In the meantime, work continues on the wild strain with the triplet repeat. This strain is native to Ireland and Balasubramanian intends to explore the population dynamics of repeat lengths in this strain with one of his collaborators, Dr Charles Spillane from Ireland’s University College, Cork, whom he met in Switzerland during his PhD days.

Spillane is now looking at C. elegans to see if similar kinds of defect occur, with the notion of eventually pooling resources for further exploration.

“We don’t really know at an evolutionary, population and genetic level what are the forces that operate and how it is maintained in populations,” Balasubramanian says.

“This provides an opportunity to study that as well. We plan to go back to the local populations and study the population level dynamics, across generations.”

In the Science paper, the researchers demonstrated that the triplet repeat was responsible for the iil phenotype by conducting mutagenesis screens. And by using the mutagenic chemical ethyl methane sulfonate (EMS), they have identified mutants in which the phenotype is suppressed, even when there is a massively expanded repeat.

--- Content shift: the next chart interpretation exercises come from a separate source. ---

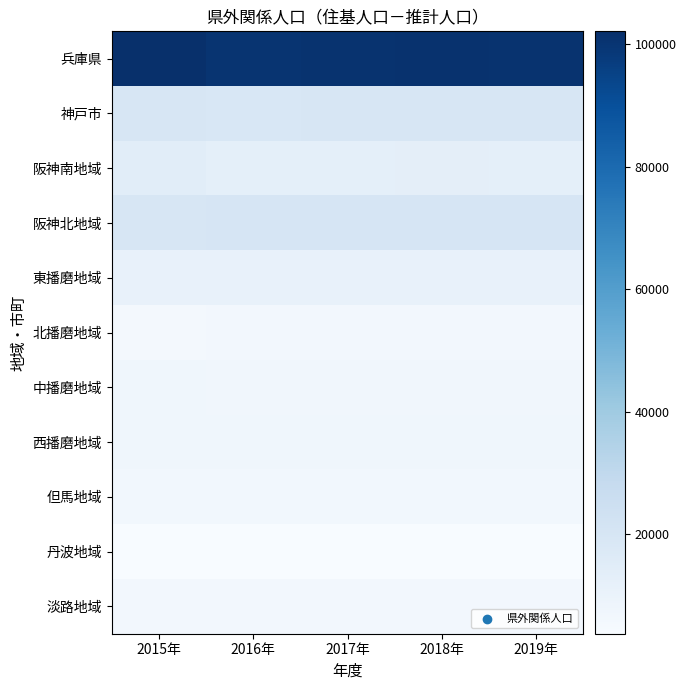

Reading left to right, transcribe all the data shown in this chart.

兵庫県: 2015年=102064	2016年=100179	2017年=100706	2018年=100914	2019年=100903
神戸市: 2015年=19291	2016年=18863	2017年=19378	2018年=19505	2019年=19617
阪神南地域: 2015年=14202	2016年=13021	2017年=13021	2018年=13062	2019年=13020
阪神北地域: 2015年=19640	2016年=20199	2017年=20211	2018年=20240	2019年=20193
東播磨地域: 2015年=11272	2016年=10828	2017年=10823	2018年=10827	2019年=10811
北播磨地域: 2015年=5930	2016年=6181	2017年=6169	2018年=6168	2019年=6155
中播磨地域: 2015年=7402	2016年=7028	2017年=7028	2018年=7027	2019年=7026
西播磨地域: 2015年=7477	2016年=7511	2017年=7527	2018年=7530	2019年=7532
但馬地域: 2015年=6747	2016年=6550	2017年=6544	2018年=6550	2019年=6550
丹波地域: 2015年=3914	2016年=3828	2017年=3830	2018年=3816	2019年=3816
淡路地域: 2015年=6189	2016年=6170	2017年=6175	2018年=6189	2019年=6183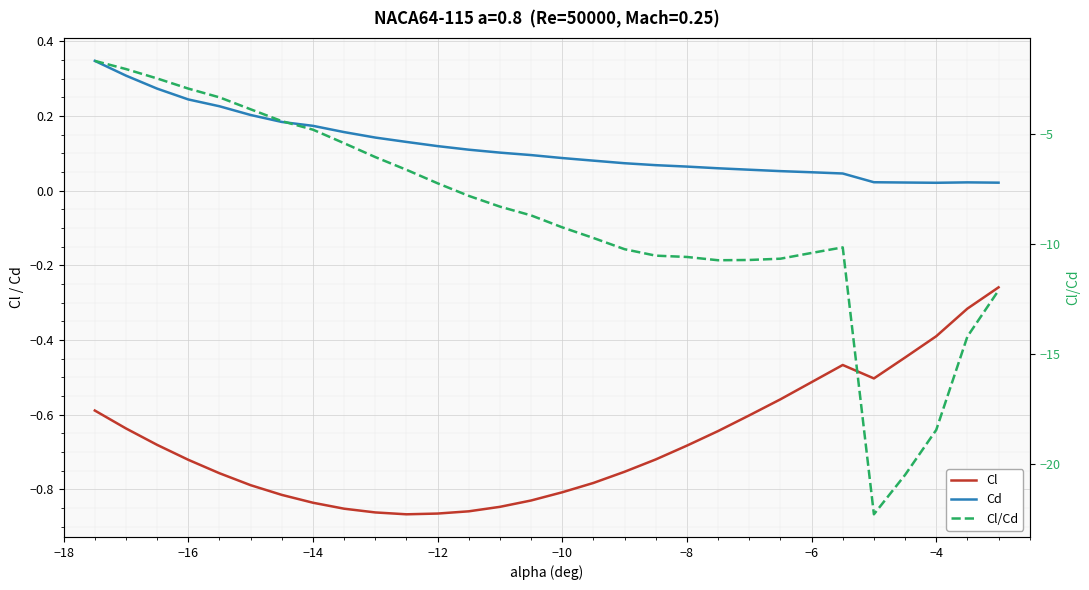

How many values in the Cl/Cd series are below -8?

17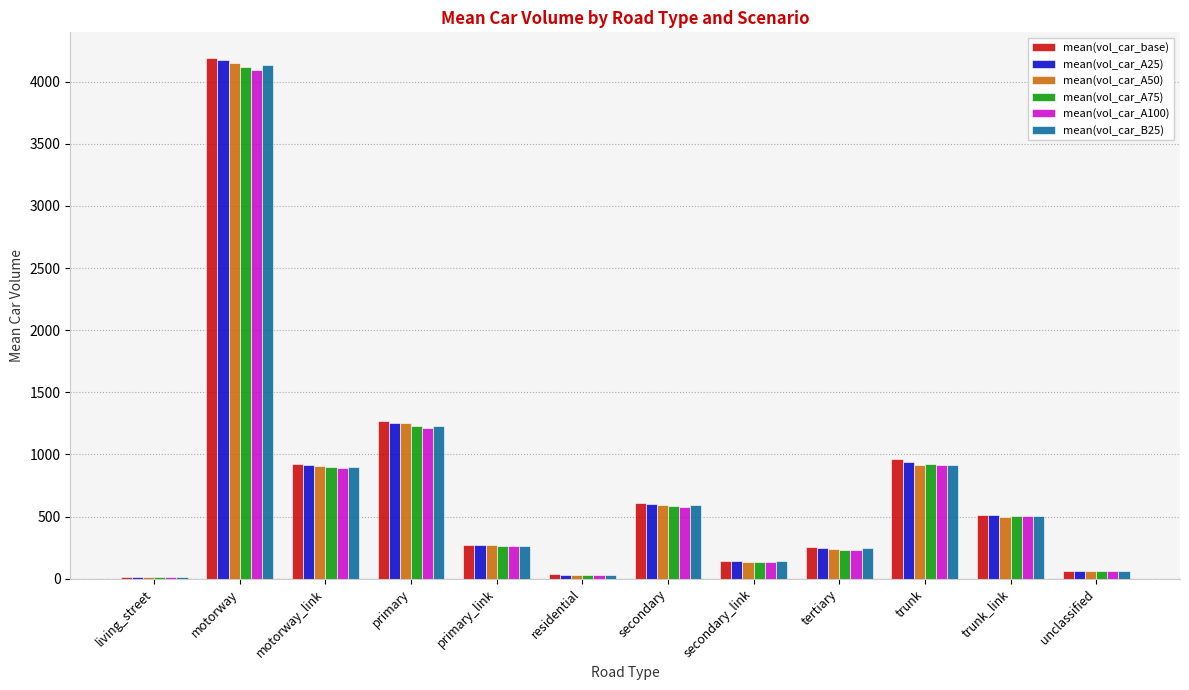

Which category has the highest value across all series?

motorway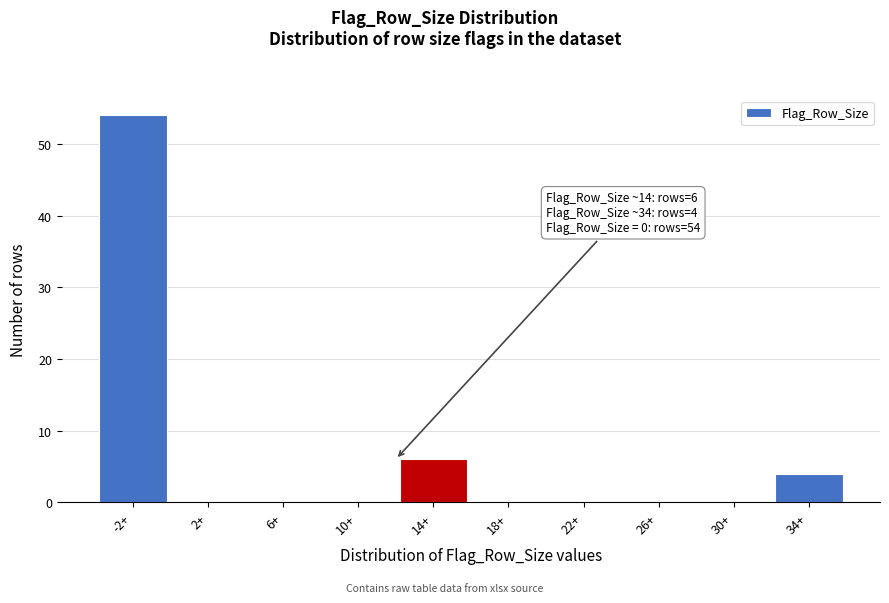

Reading right to left, what are all the values shown in this chart?

34+=4	30+=0	26+=0	22+=0	18+=0	14+=6	10+=0	6+=0	2+=0	-2+=54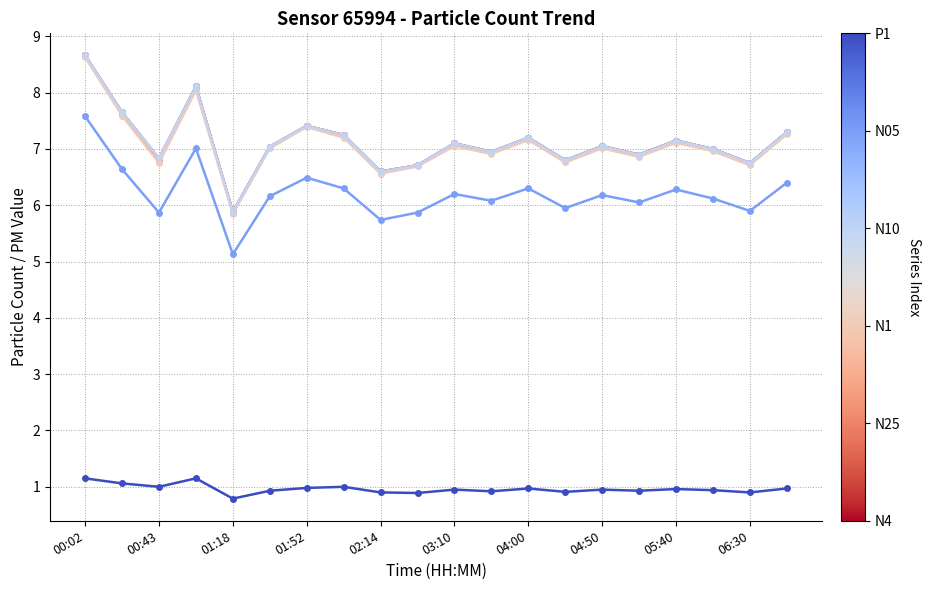

What is the smallest value displayed?

0.8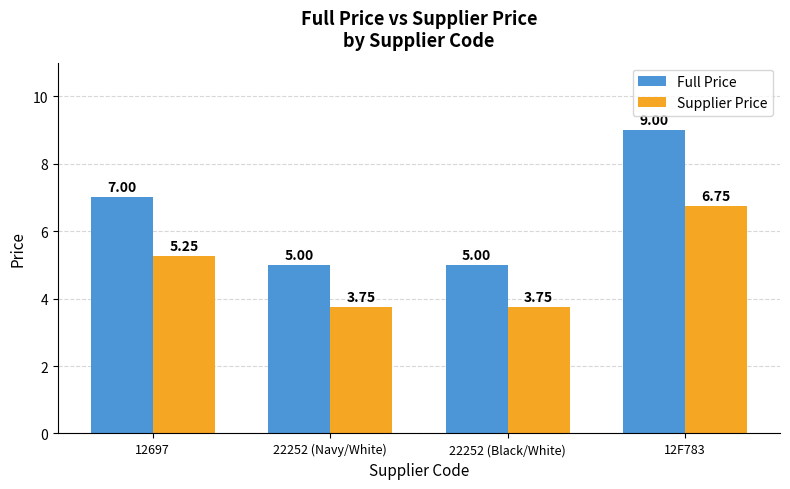

List the series in order of their overall mean, highest first.

Full Price, Supplier Price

In reality, he says, there must be second-site suppressors – something else that modifies the effect. “Now the idea is that if you identify any modifier that can help the DNA polymerase to go through these difficult stages, that would be of immense value.

“This is one of the advantages the system provides, and we just have to see how we can tailor it to gain more. Obviously there is an interest in a medical application but the basic knowledge in terms of understanding at the population level is also important.

“There is a myth that these diseases are only found in humans. Common sense says you should see it in other species too – it’s just that other species are not being looked at the molecular level. I think that’s where working with systems like Arabidopsis is extremely helpful as you have mutants in almost every gene.

“We can transform the genes from other species and see if it can rescue the phenotype. Effectively, we can use Arabidopsis like a toolkit.”